In dem dem Ordnungsgeldbeschluss zugrundeliegenden Verfahren hat die Klägerin die Bewilligung eines Kinderzuschlages nach § 6a des Bundeskindergeldgesetzes (BKGG) für den Monat Dezember 2008 für ihre Kinder begehrt.

Am 18. Mai 2011 hat vor dem Sozialgericht ein Erörterungstermin stattgefunden, in dem die Klägerin durch ihren Prozessbevollmächtigten vertreten wurde. Der Beklagten ist aufgegeben worden, zwei Vergleichsberechnungen nach den vom Sozialgericht vorgegebenen Maßgaben durchzuführen. Nach Eingang der Vergleichsberechnungen und ausgebliebener Stellungnahme der Klägerseite hat das Sozialgericht die Klage mit Gerichtsbescheid vom 9. Januar 2012 abgewiesen. Das zu berücksichtigende Einkommen übersteige den Bedarf, sodass kein Anspruch auf Kinderzuschlag bestehe.

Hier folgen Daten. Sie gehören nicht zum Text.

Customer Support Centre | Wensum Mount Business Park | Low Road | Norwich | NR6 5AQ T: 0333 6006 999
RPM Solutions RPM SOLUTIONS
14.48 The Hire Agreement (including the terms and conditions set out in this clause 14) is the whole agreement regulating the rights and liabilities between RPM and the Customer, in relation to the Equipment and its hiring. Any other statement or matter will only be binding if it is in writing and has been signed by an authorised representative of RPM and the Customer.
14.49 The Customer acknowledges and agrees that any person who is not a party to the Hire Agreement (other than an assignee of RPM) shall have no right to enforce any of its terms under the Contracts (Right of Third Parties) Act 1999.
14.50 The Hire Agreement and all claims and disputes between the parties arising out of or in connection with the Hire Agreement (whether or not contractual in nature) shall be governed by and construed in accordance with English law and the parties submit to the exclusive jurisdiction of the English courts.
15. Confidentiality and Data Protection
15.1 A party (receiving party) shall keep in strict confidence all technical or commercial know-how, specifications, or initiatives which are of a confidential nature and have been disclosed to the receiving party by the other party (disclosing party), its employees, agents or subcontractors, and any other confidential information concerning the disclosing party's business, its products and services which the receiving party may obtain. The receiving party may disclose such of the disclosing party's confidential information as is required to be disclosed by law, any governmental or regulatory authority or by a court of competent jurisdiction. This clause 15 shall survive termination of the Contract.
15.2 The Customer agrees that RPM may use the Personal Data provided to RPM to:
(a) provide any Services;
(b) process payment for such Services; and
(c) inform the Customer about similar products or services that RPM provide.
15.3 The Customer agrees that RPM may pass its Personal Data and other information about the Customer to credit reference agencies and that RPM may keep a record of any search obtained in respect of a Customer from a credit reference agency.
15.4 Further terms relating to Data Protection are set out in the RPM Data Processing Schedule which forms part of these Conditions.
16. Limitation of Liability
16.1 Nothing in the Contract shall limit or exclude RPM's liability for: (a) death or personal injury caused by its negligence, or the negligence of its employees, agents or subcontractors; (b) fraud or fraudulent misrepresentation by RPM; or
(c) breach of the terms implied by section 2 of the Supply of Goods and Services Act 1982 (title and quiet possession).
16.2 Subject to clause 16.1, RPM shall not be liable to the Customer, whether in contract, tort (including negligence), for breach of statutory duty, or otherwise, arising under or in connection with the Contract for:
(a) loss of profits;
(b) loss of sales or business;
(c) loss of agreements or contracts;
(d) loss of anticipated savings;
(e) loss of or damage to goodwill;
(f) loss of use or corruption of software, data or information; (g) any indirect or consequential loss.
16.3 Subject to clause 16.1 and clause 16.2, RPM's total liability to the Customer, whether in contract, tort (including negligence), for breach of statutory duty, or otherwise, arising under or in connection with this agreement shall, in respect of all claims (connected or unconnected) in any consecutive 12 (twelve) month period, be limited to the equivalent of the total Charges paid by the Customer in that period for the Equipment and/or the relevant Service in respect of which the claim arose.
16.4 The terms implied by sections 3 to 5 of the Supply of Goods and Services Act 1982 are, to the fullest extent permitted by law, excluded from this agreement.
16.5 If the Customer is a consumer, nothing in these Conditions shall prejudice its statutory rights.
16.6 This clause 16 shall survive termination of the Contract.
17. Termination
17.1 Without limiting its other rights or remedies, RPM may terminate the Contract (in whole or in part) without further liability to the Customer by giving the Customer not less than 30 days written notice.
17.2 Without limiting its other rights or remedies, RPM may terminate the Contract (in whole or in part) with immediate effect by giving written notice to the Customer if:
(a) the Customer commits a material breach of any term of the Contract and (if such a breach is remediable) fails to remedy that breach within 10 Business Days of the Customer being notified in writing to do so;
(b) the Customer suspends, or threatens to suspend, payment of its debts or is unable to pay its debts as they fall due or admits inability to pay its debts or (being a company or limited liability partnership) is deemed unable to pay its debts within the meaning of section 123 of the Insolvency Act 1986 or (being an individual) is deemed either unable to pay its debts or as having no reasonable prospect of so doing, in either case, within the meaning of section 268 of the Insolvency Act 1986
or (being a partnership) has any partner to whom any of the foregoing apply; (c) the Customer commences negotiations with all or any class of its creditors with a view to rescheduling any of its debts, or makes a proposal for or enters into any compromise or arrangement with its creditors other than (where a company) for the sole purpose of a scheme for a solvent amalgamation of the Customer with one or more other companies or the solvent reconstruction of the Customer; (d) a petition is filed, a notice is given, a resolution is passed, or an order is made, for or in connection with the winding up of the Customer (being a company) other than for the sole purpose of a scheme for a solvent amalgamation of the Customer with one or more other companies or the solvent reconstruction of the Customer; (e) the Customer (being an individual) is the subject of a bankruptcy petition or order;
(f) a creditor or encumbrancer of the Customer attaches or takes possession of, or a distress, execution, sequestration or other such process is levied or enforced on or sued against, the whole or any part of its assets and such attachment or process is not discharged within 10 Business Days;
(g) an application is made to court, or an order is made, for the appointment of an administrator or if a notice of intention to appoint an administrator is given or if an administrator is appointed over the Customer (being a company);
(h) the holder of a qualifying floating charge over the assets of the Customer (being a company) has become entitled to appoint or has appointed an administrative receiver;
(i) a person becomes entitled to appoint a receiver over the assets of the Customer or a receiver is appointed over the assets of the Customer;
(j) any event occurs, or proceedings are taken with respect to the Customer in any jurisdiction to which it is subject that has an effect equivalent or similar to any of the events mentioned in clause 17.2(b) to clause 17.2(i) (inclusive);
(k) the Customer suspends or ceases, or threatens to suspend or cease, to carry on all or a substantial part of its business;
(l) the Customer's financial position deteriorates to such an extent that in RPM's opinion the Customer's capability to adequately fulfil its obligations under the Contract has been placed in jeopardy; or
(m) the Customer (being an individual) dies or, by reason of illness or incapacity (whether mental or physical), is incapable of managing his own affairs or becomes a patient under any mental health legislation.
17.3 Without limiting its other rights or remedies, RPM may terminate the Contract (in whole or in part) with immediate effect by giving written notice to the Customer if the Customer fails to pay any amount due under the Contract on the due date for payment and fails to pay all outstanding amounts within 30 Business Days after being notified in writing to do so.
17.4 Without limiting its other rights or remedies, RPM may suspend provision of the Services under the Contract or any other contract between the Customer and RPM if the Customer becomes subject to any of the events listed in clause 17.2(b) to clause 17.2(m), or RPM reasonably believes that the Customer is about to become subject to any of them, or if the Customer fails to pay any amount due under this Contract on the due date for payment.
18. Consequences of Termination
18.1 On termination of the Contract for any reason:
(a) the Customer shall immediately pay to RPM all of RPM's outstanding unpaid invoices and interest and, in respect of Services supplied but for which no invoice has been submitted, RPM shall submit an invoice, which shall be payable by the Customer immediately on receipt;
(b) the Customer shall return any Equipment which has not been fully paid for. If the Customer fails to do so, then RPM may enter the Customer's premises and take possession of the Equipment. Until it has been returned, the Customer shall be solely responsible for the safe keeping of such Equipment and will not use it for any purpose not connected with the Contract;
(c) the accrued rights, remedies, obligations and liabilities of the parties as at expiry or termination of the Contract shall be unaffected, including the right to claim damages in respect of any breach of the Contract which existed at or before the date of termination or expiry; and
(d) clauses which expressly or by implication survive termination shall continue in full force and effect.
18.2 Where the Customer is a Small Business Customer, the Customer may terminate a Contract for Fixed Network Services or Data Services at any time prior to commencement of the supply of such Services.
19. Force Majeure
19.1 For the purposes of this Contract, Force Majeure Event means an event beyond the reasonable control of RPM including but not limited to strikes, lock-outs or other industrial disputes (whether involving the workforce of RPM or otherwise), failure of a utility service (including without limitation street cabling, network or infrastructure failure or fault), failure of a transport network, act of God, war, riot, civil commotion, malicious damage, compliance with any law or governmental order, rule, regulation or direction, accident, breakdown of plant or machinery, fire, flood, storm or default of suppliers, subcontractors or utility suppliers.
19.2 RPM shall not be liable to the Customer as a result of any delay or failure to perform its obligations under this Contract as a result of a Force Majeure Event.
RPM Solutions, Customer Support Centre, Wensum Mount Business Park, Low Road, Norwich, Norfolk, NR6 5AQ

Der Klägerbevollmächtigte hat daraufhin einen Antrag auf Durchführung einer mündlichen Verhandlung gestellt, ohne diesen zu begründen. Der auf den 17. August 2012 anberaumten Verhandlungstermin, zu dem das persönliche Erscheinen der Klägerin angeordnet gewesen ist, ist auf Antrag des Klägerbevollmächtigten aufgehoben worden.

Mit Verfügung vom 23. September 2012, in der sechs Aktenzeichen aufgeführt sind, hat der Kammervorsitzende sodann einen Termin zur mündlichen Verhandlung auf den 9. November 2012, 10.20 Uhr, bestimmt und das persönliche Erscheinen der Klägerin angeordnet. In dem auf den 4. Oktober 2012 datierten Ladungsschreiben, das das Aktenzeichen des dieser Beschwerde zugrundeliegenden Klageverfahrens aufweist, ist die Klägerin auf die Folgen eines unentschuldigten Fehlens und der Möglichkeit der Festsetzung eines Ordnungsgelds bis zu 1.000 EUR hingewiesen worden. Die Ladung ist ihr am 5. Oktober 2012 durch Zustellungsurkunde zugestellt worden. Nach dem handschriftlichen Aktenzeichenzusatz in der Zustellungsurkunde ("u.a.") sind der Klägerin weitere Ladungen zugestellt worden.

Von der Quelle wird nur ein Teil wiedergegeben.